Transcribed page text
* * * * * * * * *

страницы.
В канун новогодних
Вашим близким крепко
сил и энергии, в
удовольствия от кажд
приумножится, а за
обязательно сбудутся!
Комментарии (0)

* * * * * * * * *

■ **What to do**:
Swap "Комментарии" for "Отзывы" throughout the entries and write the lines out again, leaving everything else unchanged.

■ **Task result**:
страницы.
В канун новогодних
Вашим близким крепко
сил и энергии, в
удовольствия от кажд
приумножится, а за
обязательно сбудутся!
Отзывы (0)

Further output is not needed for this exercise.